When a request arrives, ACAI computes a normalized embedding of the input. If a cached entry exists within the configured similarity threshold, the cached response is returned immediately. Otherwise the request proceeds to inference and the result is cached.
Request → Normalize → Embed → Similarity Search ├── Hit (≥ threshold) → Return cached response (0ms inference) └── Miss (< threshold) → Run inference → Cache result → Return
Configure the cache via the management API or the dashboard.

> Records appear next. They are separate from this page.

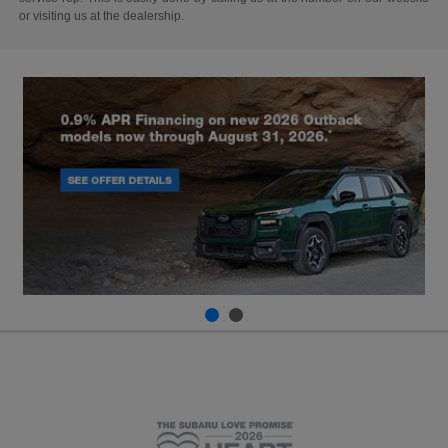
or visiting us at the dealership.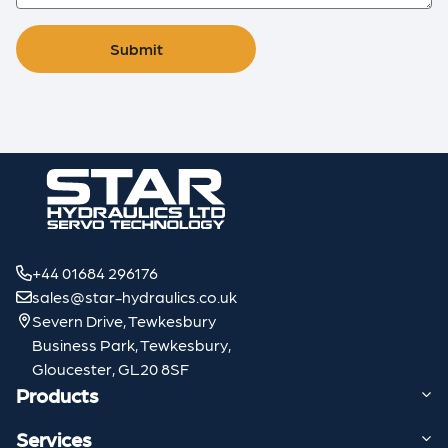
Submit
+44 01684 296176
sales@star-hydraulics.co.uk
Severn Drive, Tewkesbury
Business Park, Tewkesbury,
Gloucester, GL20 8SF
Products
Services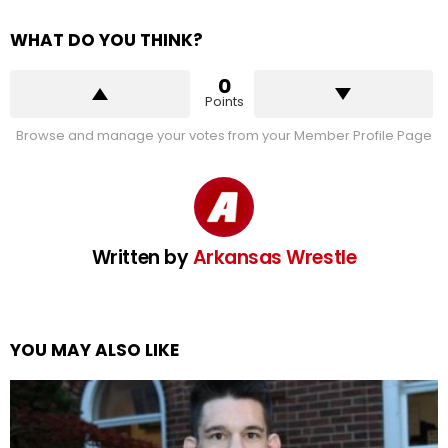
WHAT DO YOU THINK?
0
Points
Browse and manage your votes from your Member Profile Page
Written by
Arkansas Wrestle
YOU MAY ALSO LIKE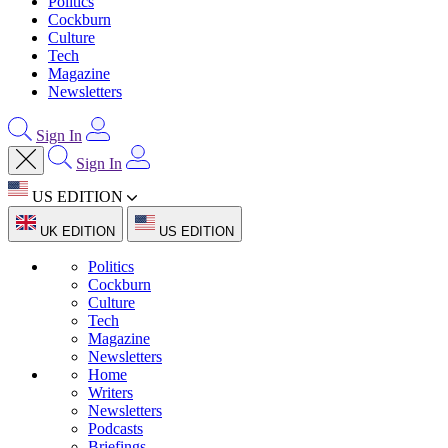
Politics
Cockburn
Culture
Tech
Magazine
Newsletters
Sign In
Sign In
US EDITION
UK EDITION
US EDITION
Politics
Cockburn
Culture
Tech
Magazine
Newsletters
Home
Writers
Newsletters
Podcasts
Briefings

curl https://api.agilecloud.ai/api/v1/cache/config \
-X PATCH \
-H "Authorization: Bearer YOUR_API_KEY" \
-H "Content-Type: application/json" \
-d '{
"enabled": true,
"similarity_threshold": 0.95,
"ttl_seconds": 3600,
"max_entries": 10000
}'| Parameter | Default | Description |
|---|---|---|
| enabled | false | Enable/disable semantic cache |
| similarity_threshold | 0.95 | Cosine similarity threshold (0.0–1.0) |
| ttl_seconds | 3600 | Time-to-live for cached entries |
| max_entries | 10000 | Maximum cached entries before eviction |
curl https://api.agilecloud.ai/api/v1/cache/stats \
-H "Authorization: Bearer YOUR_API_KEY"
# Response
{
"total_requests": 15420,
"cache_hits": 4812,
"cache_misses": 10608,
"hit_rate": 0.312,
"estimated_savings_usd": 24.50,
"avg_hit_latency_ms": 2.1,
"avg_miss_latency_ms": 340.5
}| Method | Path | Description |
|---|---|---|
| GET | /api/v1/cache/stats | Hit/miss statistics |
| GET | /api/v1/cache/config | Get configuration |
| PATCH | /api/v1/cache/config | Update configuration |
| GET | /api/v1/cache/entries | List cached entries |
| POST | /api/v1/cache/invalidate | Invalidate by model or hash |
| DELETE | /api/v1/cache/flush | Flush all entries |
Before computing the cache key, requests are normalized: whitespace is collapsed, system prompts are canonicalized, and parameters like temperature and max_tokens are included in the cache key. Two requests with identical content but different temperature values are treated as different cache keys.
Semantic cache is available on Pro and above. Free tier users see cache endpoints return 403 with an upgrade prompt.